Il progetto è la prima antologica in Italia su questa interessante artista statunitense, curato da Andrea Viliani con Vittoria Pavesi. Il percorso indaga la figura del collezionista, il collezionismo, il mercato dell'arte e le intersezioni tra collezioni private e pubbliche.
La mostra comprende opere che attraversano temporalmente l'intera ricerca dell'artista, dalla fine degli anni '80 alle produzioni più recenti, tra cui un’opera inedita concepita appositamente per la mostra.
Fin dal titolo «I just don’t like eggs!», tratto dal testo della performance May I Help You?, vengono evocati il linguaggio e la mentalità del collezionismo quali espressione di gusto, desiderio, distinzione, possesso, categorizzazione, negazione, esclusività, ed esercizio della scelta come una forma di potere.
foto dell'allestimento, fografie di Jürgen Eheim
Artista tra le più radicali e influenti della sua generazione, l'impegno pionieristico di Fraser nel campo dell’Institutional Critique indaga le economie sociali, finanziarie e affettive delle organizzazioni, dei settori, dei gruppi e degli individui del mondo della cultura.

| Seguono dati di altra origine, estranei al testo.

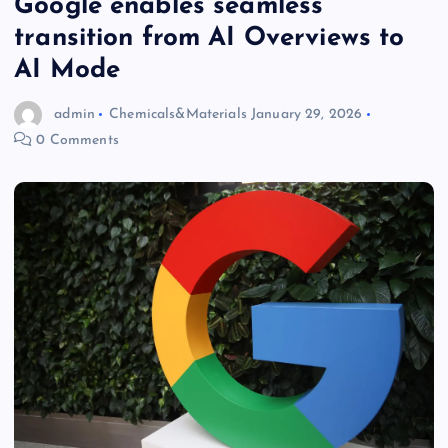
Google enables seamless
transition from AI Overviews to
AI Mode
admin
Chemicals&Materials
January 29, 2026
0 Comments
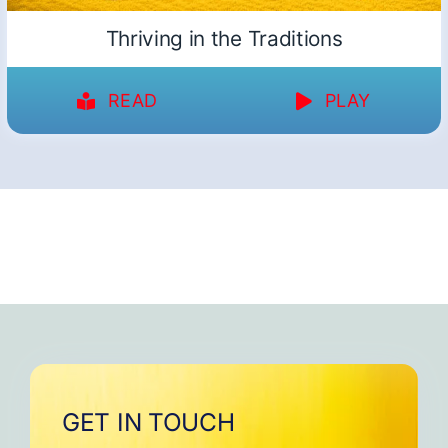
Thriving in the Traditions
READ
PLAY
GET IN TOUCH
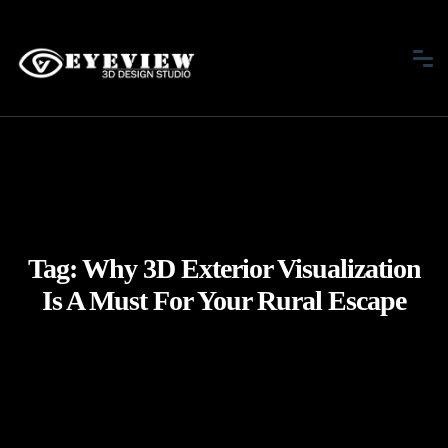
Tag:
Why 3D Exterior Visualization
Is A Must For Your Rural Escape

Incarnando performativamente i dati che genera attraverso la sua ricerca, la sua pratica risulta tanto fisica e affettiva quanto critica e intellettuale, avvalendosi degli strumenti dell’umorismo, del pathos e dell'analisi e ricorrendo alla messa in scena discorsiva di dibattiti, azioni performative, copioni, dati e incursioni nei musei che spostano gli standard, i modelli, le regole del sistema dell'arte e ridefiniscono criticamente le nostre relazioni con esso. L'approccio sociologico e psicoanalitico dell'artista diventa così la lente per interrogare il mondo stesso dell'arte e metterne in luce le contraddizioni, le proiezioni, le volontà e i desideri. Il contesto della Fondazione Antonio Dalle Nogare –un'istituzione no-profit originata da una collezione privata con un focus sulle linee di ricerca, prevalentemente occidentali, dell'Arte Povera, Arte Concettuale e Minimal Art –rappresenta il punto di partenza di una mostra che analizza quindi il concetto stesso di arte come merce e le dinamiche stratificate (e spesso contraddittorie) tra artiste/ie collezioniste/i.

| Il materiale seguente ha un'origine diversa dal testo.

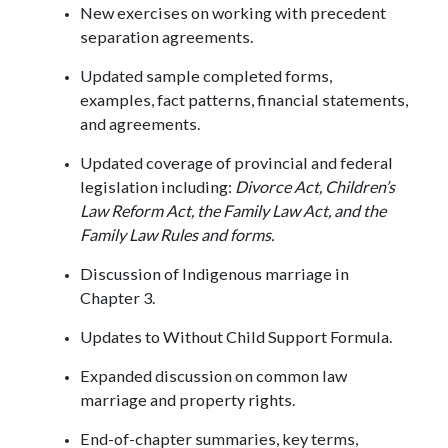
New exercises on working with precedent
separation agreements.
Updated sample completed forms,
examples, fact patterns, financial statements,
and agreements.
Updated coverage of provincial and federal
legislation including:
Divorce Act, Children’s
Law Reform Act, the Family Law Act, and the
Family Law Rules and forms.
Discussion of Indigenous marriage in
Chapter 3.
Updates to Without Child Support Formula.
Expanded discussion on common law
marriage and property rights.
End-of-chapter summaries, key terms,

foto dell'allestimento, fografie di Jürgen Eheim
Rivelando al tempo stesso le connessioni strutturali tra il mercato dell'arte e la concentrazione di ricchezza e benessere, così come tra arte e politica, lamostra di Fraser rappresenta un'opportunità di riposizionare le categorie di cultura, classe, privilegio e la loro istituzionalizzazione sistemica, e di ripensare le nostre posizioni nel campo dell'arte, re-immaginando le strutture e le relazioni al suo interno. Prendendo avvio nell’area d’ingresso della Fondazione, destinata all’accoglienza dei visitatori, la mostra si concentra principalmente nella Sala Commission al piano terra, per poi disseminarsi e infiltrarsi in altre aree dell’istituzione –a volte come uniper-testo, a volte come una meta-mostra –fra cui le gallerie della collezione, la biblioteca, attraverso le sale e i corridoi di passaggio, e nel cortile esterno. «I just don’t like eggs!»si sviluppa così, nella sua dimensione spaziale, analogamente alle opere che presenta, e cioè come un’analisi critica e uno svelamento narrativo dei meccanismi del sistema dell’arte –che definiscono anche l’istituzione stessa che la contiene, la sua collezione, i suoi spazi architettonici, i suoi tempi espositivi e delle sue funzioni pratiche.